━━ MATERIAL TO PROCESS

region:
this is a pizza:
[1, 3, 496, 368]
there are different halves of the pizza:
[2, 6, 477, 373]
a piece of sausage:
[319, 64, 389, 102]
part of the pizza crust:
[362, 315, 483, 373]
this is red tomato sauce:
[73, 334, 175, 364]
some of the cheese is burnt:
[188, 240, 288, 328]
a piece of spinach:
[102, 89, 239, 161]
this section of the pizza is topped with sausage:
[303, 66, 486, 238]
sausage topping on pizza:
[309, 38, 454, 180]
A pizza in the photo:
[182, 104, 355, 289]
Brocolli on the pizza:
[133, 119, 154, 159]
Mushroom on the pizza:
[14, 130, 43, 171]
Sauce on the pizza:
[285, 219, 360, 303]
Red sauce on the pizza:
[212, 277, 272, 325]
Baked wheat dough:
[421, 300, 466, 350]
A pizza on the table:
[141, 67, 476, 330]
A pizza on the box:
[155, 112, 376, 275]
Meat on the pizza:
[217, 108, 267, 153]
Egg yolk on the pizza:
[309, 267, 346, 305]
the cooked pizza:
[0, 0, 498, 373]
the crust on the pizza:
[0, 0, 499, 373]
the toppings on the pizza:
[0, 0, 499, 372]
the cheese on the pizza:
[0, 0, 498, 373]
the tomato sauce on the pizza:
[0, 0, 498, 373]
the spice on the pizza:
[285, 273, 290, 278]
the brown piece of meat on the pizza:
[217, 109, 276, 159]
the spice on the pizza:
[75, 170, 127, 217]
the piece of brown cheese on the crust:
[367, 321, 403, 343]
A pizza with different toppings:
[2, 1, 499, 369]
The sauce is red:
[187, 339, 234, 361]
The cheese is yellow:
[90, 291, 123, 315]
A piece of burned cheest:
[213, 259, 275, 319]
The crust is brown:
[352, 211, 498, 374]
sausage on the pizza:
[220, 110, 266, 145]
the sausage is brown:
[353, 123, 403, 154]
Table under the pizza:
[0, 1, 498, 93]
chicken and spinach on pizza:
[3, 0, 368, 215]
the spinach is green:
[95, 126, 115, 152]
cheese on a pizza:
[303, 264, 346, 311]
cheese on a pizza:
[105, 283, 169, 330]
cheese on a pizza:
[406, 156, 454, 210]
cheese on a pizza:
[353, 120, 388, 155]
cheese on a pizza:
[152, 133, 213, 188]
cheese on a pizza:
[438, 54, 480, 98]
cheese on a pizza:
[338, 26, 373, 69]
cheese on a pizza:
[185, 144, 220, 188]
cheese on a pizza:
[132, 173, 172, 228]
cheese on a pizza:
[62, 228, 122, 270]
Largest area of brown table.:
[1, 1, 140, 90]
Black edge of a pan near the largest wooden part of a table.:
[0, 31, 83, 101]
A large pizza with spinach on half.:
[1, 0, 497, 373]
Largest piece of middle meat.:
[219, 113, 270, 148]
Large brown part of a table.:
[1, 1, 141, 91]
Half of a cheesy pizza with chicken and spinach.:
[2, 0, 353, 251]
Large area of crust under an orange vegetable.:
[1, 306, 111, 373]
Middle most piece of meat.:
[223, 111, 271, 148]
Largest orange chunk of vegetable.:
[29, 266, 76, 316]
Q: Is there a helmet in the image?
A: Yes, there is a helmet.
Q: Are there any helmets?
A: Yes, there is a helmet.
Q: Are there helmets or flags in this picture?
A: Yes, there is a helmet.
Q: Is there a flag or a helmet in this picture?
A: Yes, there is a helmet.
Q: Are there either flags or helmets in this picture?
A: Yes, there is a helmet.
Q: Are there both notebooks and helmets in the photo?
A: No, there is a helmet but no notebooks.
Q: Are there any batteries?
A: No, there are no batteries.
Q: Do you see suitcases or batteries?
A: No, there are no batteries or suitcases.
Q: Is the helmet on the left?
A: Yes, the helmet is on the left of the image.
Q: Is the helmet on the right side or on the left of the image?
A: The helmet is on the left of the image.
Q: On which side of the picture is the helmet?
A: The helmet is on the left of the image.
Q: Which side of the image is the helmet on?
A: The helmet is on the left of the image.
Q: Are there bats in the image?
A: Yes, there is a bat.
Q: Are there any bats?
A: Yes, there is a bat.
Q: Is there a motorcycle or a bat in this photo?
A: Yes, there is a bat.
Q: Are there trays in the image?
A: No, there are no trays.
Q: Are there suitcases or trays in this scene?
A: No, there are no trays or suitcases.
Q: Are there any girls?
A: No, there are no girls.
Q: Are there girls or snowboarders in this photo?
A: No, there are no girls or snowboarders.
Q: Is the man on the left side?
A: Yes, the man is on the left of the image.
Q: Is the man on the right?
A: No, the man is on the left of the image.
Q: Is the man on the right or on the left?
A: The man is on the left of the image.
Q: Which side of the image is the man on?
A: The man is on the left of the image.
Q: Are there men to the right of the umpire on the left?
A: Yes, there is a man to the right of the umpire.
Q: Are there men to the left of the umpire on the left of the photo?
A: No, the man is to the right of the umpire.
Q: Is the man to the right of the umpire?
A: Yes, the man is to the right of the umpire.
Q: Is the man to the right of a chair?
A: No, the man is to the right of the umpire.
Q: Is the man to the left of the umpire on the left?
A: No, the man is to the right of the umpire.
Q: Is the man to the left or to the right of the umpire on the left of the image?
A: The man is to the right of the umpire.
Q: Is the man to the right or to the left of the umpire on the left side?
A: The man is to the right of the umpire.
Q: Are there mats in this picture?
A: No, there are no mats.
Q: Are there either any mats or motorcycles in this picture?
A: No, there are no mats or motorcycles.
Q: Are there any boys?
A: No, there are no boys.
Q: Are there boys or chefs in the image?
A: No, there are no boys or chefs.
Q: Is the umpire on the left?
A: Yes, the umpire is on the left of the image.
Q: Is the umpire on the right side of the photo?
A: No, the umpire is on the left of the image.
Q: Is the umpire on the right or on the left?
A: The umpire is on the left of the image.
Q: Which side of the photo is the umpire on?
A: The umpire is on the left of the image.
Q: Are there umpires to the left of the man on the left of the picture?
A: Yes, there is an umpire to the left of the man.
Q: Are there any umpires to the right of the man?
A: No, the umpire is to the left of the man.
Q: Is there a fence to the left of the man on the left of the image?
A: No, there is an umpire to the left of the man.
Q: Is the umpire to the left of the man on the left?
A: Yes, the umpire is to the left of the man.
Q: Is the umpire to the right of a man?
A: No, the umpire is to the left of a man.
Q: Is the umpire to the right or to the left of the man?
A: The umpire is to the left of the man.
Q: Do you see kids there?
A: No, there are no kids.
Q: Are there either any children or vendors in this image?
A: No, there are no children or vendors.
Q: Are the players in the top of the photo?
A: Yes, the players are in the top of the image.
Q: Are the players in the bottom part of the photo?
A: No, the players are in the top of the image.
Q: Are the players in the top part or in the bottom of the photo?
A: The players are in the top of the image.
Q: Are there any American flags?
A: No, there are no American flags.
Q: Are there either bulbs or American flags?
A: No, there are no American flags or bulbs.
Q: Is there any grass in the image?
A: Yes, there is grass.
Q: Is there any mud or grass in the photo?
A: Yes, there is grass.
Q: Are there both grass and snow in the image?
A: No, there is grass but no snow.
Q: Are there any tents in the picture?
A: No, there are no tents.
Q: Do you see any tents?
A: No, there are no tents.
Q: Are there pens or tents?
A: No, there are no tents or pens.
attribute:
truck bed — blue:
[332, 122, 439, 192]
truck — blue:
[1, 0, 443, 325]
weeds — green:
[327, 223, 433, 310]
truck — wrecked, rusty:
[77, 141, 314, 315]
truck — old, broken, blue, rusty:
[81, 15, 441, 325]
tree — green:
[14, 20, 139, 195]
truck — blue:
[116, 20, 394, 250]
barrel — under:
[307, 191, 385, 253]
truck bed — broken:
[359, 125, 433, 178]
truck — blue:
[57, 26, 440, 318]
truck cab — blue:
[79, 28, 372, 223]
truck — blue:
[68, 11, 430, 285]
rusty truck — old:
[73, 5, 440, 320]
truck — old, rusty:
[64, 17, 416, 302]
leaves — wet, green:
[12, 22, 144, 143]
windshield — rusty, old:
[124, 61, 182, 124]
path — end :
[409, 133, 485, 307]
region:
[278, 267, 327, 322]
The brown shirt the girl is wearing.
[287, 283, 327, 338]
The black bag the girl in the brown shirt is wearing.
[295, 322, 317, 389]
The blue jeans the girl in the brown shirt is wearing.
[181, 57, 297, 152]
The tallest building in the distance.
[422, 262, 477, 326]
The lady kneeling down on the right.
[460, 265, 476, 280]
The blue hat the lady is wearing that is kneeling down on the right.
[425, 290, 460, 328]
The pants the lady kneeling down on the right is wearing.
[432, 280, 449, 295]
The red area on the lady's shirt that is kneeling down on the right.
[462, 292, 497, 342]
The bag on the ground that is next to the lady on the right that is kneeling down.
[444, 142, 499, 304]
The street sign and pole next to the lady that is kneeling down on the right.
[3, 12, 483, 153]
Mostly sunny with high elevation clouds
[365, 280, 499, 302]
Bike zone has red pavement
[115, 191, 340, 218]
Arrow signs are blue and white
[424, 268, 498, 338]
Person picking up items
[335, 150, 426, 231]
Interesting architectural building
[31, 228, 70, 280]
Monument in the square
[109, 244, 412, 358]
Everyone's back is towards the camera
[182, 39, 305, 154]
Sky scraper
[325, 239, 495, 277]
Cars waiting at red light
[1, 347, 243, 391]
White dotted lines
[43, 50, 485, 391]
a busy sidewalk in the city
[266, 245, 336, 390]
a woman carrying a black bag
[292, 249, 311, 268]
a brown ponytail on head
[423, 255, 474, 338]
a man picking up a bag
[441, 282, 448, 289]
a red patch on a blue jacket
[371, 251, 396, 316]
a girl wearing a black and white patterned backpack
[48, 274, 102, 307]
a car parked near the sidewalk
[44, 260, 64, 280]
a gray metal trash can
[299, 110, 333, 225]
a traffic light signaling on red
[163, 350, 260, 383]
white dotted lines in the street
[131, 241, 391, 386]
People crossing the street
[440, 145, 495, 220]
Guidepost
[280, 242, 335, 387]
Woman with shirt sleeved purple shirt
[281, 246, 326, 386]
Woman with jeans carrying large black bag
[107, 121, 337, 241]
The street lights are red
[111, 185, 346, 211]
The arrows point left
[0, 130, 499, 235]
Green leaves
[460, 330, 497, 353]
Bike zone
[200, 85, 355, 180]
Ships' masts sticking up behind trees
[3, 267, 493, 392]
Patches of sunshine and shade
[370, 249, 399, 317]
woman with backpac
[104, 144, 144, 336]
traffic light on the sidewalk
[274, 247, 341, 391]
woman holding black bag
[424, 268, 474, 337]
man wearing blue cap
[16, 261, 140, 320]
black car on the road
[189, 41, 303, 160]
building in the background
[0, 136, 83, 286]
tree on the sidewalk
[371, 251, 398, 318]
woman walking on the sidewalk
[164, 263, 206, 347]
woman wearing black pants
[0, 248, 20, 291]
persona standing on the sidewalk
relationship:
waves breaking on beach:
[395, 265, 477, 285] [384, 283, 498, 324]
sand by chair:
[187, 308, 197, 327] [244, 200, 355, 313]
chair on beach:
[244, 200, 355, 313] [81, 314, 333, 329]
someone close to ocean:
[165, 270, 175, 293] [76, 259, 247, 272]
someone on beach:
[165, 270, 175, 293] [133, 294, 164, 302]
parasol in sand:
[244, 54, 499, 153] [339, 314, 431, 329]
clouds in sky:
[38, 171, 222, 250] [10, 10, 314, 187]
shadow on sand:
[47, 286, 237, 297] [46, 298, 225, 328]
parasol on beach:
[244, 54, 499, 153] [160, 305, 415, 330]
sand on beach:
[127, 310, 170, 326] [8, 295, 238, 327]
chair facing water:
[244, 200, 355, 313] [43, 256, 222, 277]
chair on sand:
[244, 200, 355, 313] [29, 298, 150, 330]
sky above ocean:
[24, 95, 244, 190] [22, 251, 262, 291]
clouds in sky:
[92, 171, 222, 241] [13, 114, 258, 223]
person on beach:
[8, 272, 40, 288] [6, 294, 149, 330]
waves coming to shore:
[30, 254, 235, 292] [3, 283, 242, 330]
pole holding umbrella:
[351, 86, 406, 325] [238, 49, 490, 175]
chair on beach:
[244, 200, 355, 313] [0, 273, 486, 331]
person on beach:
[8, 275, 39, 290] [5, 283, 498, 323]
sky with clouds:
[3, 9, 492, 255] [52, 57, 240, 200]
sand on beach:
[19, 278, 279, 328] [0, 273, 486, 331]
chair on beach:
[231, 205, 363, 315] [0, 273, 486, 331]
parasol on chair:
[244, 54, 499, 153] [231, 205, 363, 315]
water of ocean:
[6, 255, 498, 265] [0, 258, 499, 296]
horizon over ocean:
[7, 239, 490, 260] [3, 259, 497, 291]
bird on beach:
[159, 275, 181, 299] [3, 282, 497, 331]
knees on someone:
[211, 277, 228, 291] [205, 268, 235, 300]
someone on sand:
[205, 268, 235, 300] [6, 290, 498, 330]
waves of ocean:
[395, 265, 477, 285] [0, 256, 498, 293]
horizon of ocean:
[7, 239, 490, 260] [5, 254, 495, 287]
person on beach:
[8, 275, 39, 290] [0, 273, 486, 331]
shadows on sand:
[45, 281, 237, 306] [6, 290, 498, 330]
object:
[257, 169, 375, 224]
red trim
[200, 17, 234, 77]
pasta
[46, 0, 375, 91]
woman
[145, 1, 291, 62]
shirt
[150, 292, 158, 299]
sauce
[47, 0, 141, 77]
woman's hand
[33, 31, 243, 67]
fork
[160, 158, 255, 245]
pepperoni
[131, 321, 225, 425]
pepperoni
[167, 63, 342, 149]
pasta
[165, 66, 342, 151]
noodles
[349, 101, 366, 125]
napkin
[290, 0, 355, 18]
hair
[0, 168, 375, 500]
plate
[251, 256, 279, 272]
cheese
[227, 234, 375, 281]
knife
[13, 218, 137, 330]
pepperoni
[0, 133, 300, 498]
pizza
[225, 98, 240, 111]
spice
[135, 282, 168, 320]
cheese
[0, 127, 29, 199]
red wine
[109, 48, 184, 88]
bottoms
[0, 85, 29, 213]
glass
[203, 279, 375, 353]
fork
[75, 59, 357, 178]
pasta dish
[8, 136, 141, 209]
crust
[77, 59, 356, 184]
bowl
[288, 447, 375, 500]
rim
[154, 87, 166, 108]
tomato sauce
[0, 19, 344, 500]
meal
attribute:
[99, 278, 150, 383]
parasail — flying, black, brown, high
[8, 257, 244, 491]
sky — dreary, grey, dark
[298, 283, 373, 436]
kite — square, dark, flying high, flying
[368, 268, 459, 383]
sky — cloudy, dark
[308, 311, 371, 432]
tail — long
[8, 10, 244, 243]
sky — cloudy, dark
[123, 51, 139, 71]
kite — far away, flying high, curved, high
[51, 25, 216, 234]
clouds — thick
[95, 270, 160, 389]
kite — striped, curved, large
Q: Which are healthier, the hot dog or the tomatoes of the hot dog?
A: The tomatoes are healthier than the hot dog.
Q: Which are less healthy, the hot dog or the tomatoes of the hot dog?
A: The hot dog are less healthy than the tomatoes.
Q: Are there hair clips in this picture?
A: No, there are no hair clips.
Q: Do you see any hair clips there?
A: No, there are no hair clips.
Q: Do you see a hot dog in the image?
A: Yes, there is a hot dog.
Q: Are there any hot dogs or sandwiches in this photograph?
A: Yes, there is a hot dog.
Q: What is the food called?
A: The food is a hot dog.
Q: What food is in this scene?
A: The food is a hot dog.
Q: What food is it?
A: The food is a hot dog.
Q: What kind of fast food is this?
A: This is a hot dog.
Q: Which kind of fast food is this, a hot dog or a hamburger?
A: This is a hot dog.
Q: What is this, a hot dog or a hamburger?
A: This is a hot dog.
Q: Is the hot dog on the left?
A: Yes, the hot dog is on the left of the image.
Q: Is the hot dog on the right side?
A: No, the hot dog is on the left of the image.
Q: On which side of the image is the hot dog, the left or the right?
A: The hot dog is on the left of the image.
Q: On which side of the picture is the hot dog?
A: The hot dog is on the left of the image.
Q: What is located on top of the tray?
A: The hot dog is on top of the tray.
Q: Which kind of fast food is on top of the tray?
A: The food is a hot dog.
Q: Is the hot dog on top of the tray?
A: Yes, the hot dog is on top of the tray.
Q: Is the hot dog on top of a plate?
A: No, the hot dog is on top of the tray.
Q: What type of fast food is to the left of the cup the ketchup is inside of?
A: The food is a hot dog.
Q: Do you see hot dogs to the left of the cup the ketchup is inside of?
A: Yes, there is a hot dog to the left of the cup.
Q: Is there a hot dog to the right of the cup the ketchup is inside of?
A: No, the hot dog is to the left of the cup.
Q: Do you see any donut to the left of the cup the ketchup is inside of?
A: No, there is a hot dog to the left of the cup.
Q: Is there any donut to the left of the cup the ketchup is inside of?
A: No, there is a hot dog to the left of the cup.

━━━━

### [TASK DIRECTIONS]
In the entries above, take the line containing "Q: Is the hot dog on the right side?" and each later line through the last, and repeat them exactly. Output nothing else.

### [ANSWER TO THIS EXERCISE]
Q: Is the hot dog on the right side?
A: No, the hot dog is on the left of the image.
Q: On which side of the image is the hot dog, the left or the right?
A: The hot dog is on the left of the image.
Q: On which side of the picture is the hot dog?
A: The hot dog is on the left of the image.
Q: What is located on top of the tray?
A: The hot dog is on top of the tray.
Q: Which kind of fast food is on top of the tray?
A: The food is a hot dog.
Q: Is the hot dog on top of the tray?
A: Yes, the hot dog is on top of the tray.
Q: Is the hot dog on top of a plate?
A: No, the hot dog is on top of the tray.
Q: What type of fast food is to the left of the cup the ketchup is inside of?
A: The food is a hot dog.
Q: Do you see hot dogs to the left of the cup the ketchup is inside of?
A: Yes, there is a hot dog to the left of the cup.
Q: Is there a hot dog to the right of the cup the ketchup is inside of?
A: No, the hot dog is to the left of the cup.
Q: Do you see any donut to the left of the cup the ketchup is inside of?
A: No, there is a hot dog to the left of the cup.
Q: Is there any donut to the left of the cup the ketchup is inside of?
A: No, there is a hot dog to the left of the cup.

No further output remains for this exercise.